PASSAGE PROVIDED:
┄┄┄┄┄┄┄┄┄┄
What are the statutory provisions that make AS mandatory?

Answer:

Accounting Standards issued by the ICAI had got legal recognition through insertion of sections 211(3A), (3B) and (3C) in the Companies Act, 1956, which maybe prescribed by the Central Government in consultation with the National Advisory Committee on Accounting Standards. Recent development in this regard is Accounting Standards 1to 7 and 9 to 29 as recommended by the ICAI, have been prescribed by Ministry of Company Affairs, Government of India vide its notification dated December, 7, 2006, in the Gazette of India. This notification provides that every company and its auditor(s) shall comply with the notified Accounting Standards.

 

The Securities and Exchange Board of India (SEBI) through the listing agreement requires that listed companies shall mandatorily comply with all the Accounting Standards issued by ICAI from time to time.

 

Also, the Insurance Regulatory and Development Authority (IRDA) require insurance companies to follow the Accounting Standards issued by the ICAI.

 

Apart from the corporate bodies, the Council of the Institute of Chartered Accountants of India has made various accounting standards mandatory in respect of certain non-corporate entities such as partnership firms, sole-Proprietary concerns/individuals, societies registered under the Societies Registration Act, trusts, associations of persons, and Hindu Undivided Families, where financial statements of such entities are statutorily required to be audited, for example, under Section 44ABof the Income-tax, 1961. The Council has cast a duty on its members to examine compliance with the Accounting Standards in the financial statements covered by their audit in the event of any deviations there from, to make adequate disclosures in their audit reports so that the users of the financial statements may be aware of such deviations.

 

What are Accounting Standards for local bodies? How are they used?
┄┄┄┄┄┄┄┄┄┄
SUPPLIED MATERIAL:
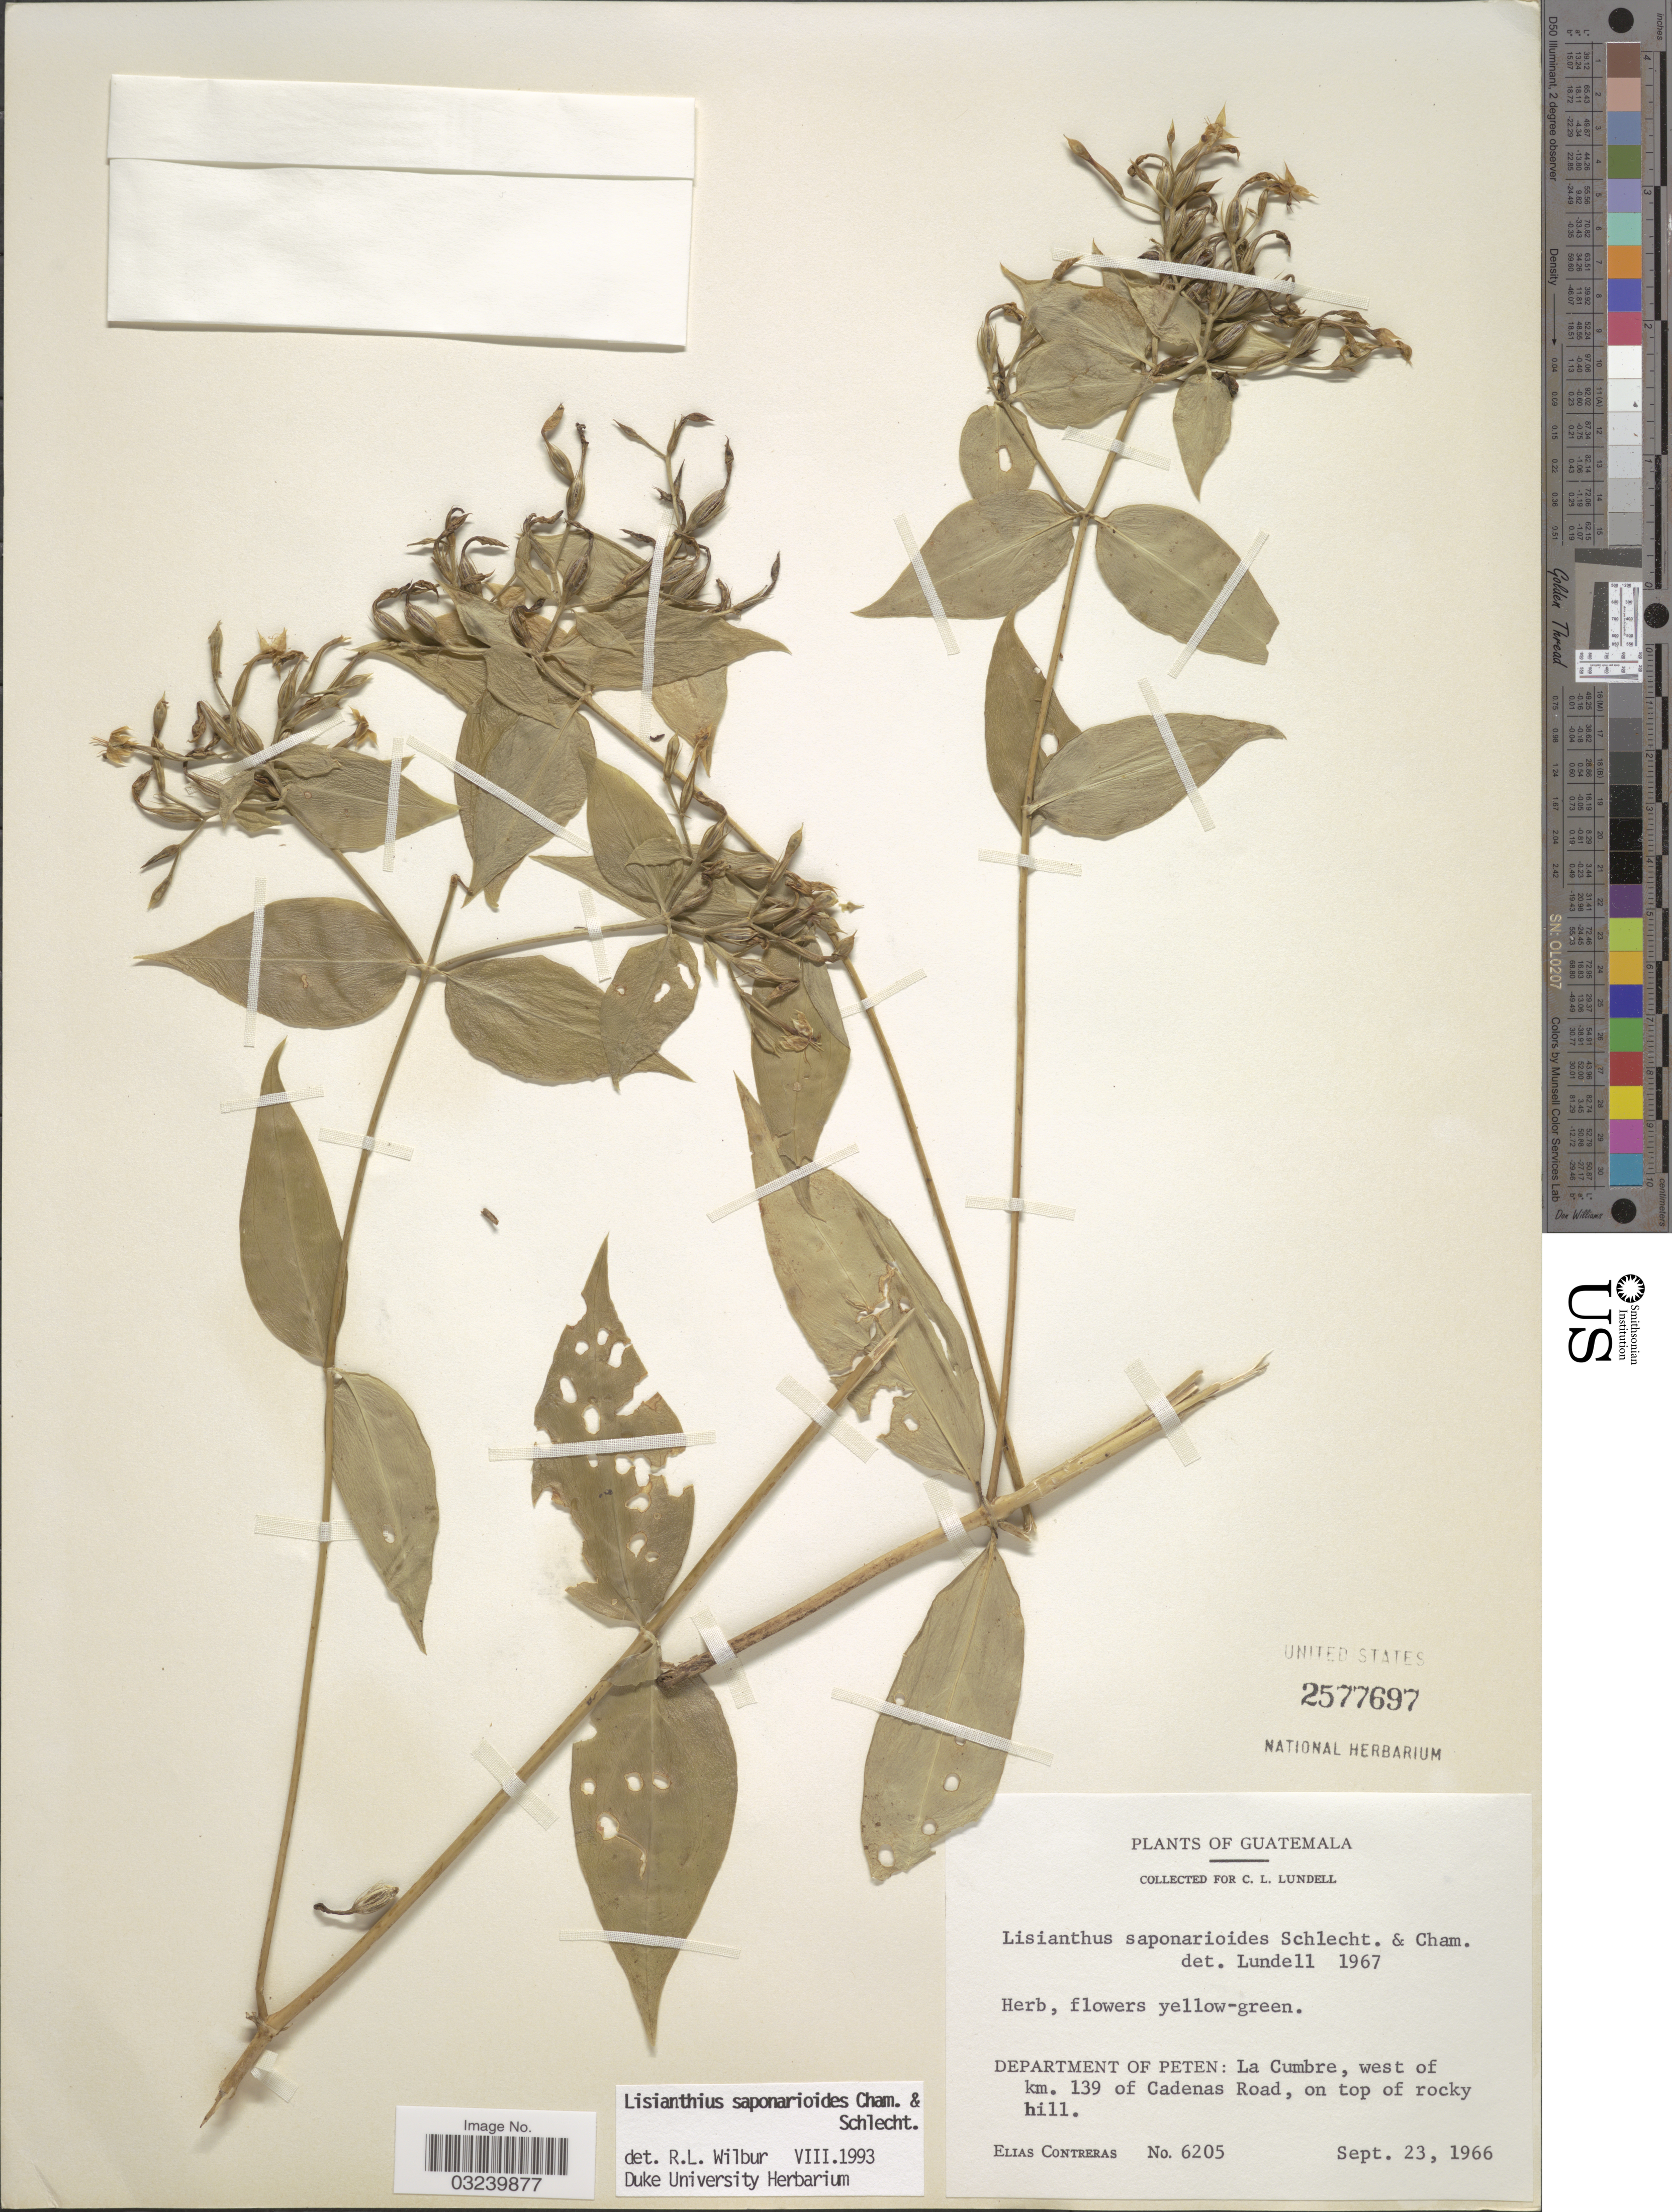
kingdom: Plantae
┄┄┄┄┄┄┄┄┄┄
THE EXERCISE: Do these statements agree with the passage on mandatory Accounting Standards? 1. The notification says every company and its auditors must comply with the notified Accounting Standards. 2. Through the listing agreement, SEBI requires all companies, listed or not, to comply with the ICAI's Accounting Standards. 3. For non-corporate entities, the Council made the standards mandatory only where their financial statements must be audited by statute.

ANSWER TO THIS PROBLEM:
1. Yes: "every company and its auditor(s) shall comply with the notified Accounting Standards"
2. No: "listed companies shall mandatorily comply with all the Accounting Standards issued by ICAI from time to time"
3. Yes: "where financial statements of such entities are statutorily required to be audited"